Le plus touchant de tous les témoignages vint à la Cadière d’Ollioules. Une simple pensionnaire, Mlle Agnès, toute jeune et timide qu’elle fût, suivit l’élan de son cœur, se jeta dans cette mêlée de pamphlets, écrivit, imprima l’apologie de la Cadière.

Ce grand et profond mouvement agit dans le Parlement même. Les ennemis des Jésuites en furent tout à coup relevés, raffermis, jusqu’à braver les menaces d’en haut, le crédit des jésuites, la foudre de Versailles que pouvait leur lancer Fleury[1].

Les amis même de Girard, voyant leur nombre diminuer, leur phalange s’éclaircir, désiraient le jugement. Il eut lieu le 11 octobre 1731.

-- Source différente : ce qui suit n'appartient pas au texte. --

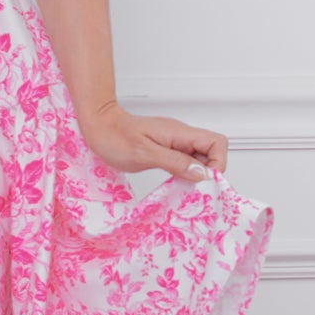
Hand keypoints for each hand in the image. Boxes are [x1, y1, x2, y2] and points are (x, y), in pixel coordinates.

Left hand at [80, 102, 227, 182]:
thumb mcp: (144, 153)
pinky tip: (176, 182)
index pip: (216, 142)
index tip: (205, 181)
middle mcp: (180, 135)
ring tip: (184, 187)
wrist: (96, 126)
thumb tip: (202, 173)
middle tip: (195, 188)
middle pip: (212, 152)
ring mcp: (173, 141)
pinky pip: (185, 161)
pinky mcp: (166, 148)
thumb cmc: (113, 137)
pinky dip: (185, 173)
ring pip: (200, 158)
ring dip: (197, 174)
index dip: (218, 163)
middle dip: (209, 172)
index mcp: (179, 133)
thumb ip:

Personne n’osa reprendre, en présence du peuple, les conclusions féroces du parquet pour faire étrangler la Cadière. Douze conseillers immolèrent leur honneur, dirent Girard innocent. Des douze autres, quelques jansénistes le condamnaient au feu, comme sorcier ; et trois ou quatre, plus raisonnables, le condamnaient à mort, comme scélérat. Douze étant contre douze, le président Lebret allait départager la cour. Il jugea pour Girard. Acquitté de

  1. Une anecdote grotesque symbolise, exprime à merveille l’état du Parlement. Le rapporteur lisait son travail, ses appréciations du procès de sorcellerie, de la part que le diable pouvait avoir en cette affaire. Il se fait un grand bruit. Un homme noir tombe par la cheminée… Tous se sauvent, effrayés, moins le seul rapporteur, qui, embarrassé dans sa robe, ne peut bouger… L’homme s’excuse. C’est tout bonnement un ramoneur qui s’est trompé de cheminée (Pappon, IV, 439). — On peut dire qu’en effet une terreur, celle du peuple, du démon populaire, fixa le Parlement, comme ce juge engagé par sa robe.